* EXTRACTED INFORMATION
╔══
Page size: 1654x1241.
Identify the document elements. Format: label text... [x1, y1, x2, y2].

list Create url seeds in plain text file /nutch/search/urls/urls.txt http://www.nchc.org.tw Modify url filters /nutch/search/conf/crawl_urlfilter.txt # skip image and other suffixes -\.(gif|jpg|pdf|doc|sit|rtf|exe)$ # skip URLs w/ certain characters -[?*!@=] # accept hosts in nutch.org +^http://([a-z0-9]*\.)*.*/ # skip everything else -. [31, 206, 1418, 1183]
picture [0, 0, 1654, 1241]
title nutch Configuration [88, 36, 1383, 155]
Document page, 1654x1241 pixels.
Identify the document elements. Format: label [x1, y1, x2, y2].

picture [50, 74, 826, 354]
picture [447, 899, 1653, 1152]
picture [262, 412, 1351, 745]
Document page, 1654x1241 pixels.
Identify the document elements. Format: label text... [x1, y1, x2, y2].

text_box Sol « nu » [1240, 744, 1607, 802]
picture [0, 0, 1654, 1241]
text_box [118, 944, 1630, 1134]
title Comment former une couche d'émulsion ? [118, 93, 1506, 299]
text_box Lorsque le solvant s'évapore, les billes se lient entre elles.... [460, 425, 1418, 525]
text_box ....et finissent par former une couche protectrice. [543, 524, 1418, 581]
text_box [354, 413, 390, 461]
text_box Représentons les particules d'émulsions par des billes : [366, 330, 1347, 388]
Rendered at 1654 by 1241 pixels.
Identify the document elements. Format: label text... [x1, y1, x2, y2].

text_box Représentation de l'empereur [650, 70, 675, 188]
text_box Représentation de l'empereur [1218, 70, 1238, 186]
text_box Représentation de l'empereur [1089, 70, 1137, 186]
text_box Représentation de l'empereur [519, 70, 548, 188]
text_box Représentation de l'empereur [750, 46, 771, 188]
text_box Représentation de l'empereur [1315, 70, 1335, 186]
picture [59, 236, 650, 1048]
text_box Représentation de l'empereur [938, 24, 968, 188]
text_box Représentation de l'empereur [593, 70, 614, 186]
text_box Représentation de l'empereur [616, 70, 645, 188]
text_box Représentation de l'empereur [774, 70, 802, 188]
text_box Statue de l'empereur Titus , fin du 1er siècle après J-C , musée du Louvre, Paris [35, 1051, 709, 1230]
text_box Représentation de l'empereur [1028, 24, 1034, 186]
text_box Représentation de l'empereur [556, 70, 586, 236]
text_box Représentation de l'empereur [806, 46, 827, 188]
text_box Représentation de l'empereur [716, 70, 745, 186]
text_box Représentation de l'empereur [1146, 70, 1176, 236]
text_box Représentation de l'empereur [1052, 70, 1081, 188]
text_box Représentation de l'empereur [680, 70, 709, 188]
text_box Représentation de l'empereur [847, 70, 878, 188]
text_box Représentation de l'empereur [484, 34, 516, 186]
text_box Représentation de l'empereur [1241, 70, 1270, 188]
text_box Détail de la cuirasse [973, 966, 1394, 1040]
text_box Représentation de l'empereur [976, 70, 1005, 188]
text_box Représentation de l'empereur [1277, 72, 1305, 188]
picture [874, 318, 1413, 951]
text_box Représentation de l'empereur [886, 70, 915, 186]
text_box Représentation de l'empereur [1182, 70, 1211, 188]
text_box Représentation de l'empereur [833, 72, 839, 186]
╚══
* YOUR INSTRUCTIONS
Place every line above into a numbered list, omitting any blank lines.

* REPLY
1. Page size: 1654x1241.
2. Identify the document elements. Format: label text... [x1, y1, x2, y2].
3. list Create url seeds in plain text file /nutch/search/urls/urls.txt http://www.nchc.org.tw Modify url filters /nutch/search/conf/crawl_urlfilter.txt # skip image and other suffixes -\.(gif|jpg|pdf|doc|sit|rtf|exe)$ # skip URLs w/ certain characters -[?*!@=] # accept hosts in nutch.org +^http://([a-z0-9]*\.)*.*/ # skip everything else -. [31, 206, 1418, 1183]
4. picture [0, 0, 1654, 1241]
5. title nutch Configuration [88, 36, 1383, 155]
6. Document page, 1654x1241 pixels.
7. Identify the document elements. Format: label [x1, y1, x2, y2].
8. picture [50, 74, 826, 354]
9. picture [447, 899, 1653, 1152]
10. picture [262, 412, 1351, 745]
11. Document page, 1654x1241 pixels.
12. Identify the document elements. Format: label text... [x1, y1, x2, y2].
13. text_box Sol « nu » [1240, 744, 1607, 802]
14. picture [0, 0, 1654, 1241]
15. text_box [118, 944, 1630, 1134]
16. title Comment former une couche d'émulsion ? [118, 93, 1506, 299]
17. text_box Lorsque le solvant s'évapore, les billes se lient entre elles.... [460, 425, 1418, 525]
18. text_box ....et finissent par former une couche protectrice. [543, 524, 1418, 581]
19. text_box [354, 413, 390, 461]
20. text_box Représentons les particules d'émulsions par des billes : [366, 330, 1347, 388]
21. Rendered at 1654 by 1241 pixels.
22. Identify the document elements. Format: label text... [x1, y1, x2, y2].
23. text_box Représentation de l'empereur [650, 70, 675, 188]
24. text_box Représentation de l'empereur [1218, 70, 1238, 186]
25. text_box Représentation de l'empereur [1089, 70, 1137, 186]
26. text_box Représentation de l'empereur [519, 70, 548, 188]
27. text_box Représentation de l'empereur [750, 46, 771, 188]
28. text_box Représentation de l'empereur [1315, 70, 1335, 186]
29. picture [59, 236, 650, 1048]
30. text_box Représentation de l'empereur [938, 24, 968, 188]
31. text_box Représentation de l'empereur [593, 70, 614, 186]
32. text_box Représentation de l'empereur [616, 70, 645, 188]
33. text_box Représentation de l'empereur [774, 70, 802, 188]
34. text_box Statue de l'empereur Titus , fin du 1er siècle après J-C , musée du Louvre, Paris [35, 1051, 709, 1230]
35. text_box Représentation de l'empereur [1028, 24, 1034, 186]
36. text_box Représentation de l'empereur [556, 70, 586, 236]
37. text_box Représentation de l'empereur [806, 46, 827, 188]
38. text_box Représentation de l'empereur [716, 70, 745, 186]
39. text_box Représentation de l'empereur [1146, 70, 1176, 236]
40. text_box Représentation de l'empereur [1052, 70, 1081, 188]
41. text_box Représentation de l'empereur [680, 70, 709, 188]
42. text_box Représentation de l'empereur [847, 70, 878, 188]
43. text_box Représentation de l'empereur [484, 34, 516, 186]
44. text_box Représentation de l'empereur [1241, 70, 1270, 188]
45. text_box Détail de la cuirasse [973, 966, 1394, 1040]
46. text_box Représentation de l'empereur [976, 70, 1005, 188]
47. text_box Représentation de l'empereur [1277, 72, 1305, 188]
48. picture [874, 318, 1413, 951]
49. text_box Représentation de l'empereur [886, 70, 915, 186]
50. text_box Représentation de l'empereur [1182, 70, 1211, 188]
51. text_box Représentation de l'empereur [833, 72, 839, 186]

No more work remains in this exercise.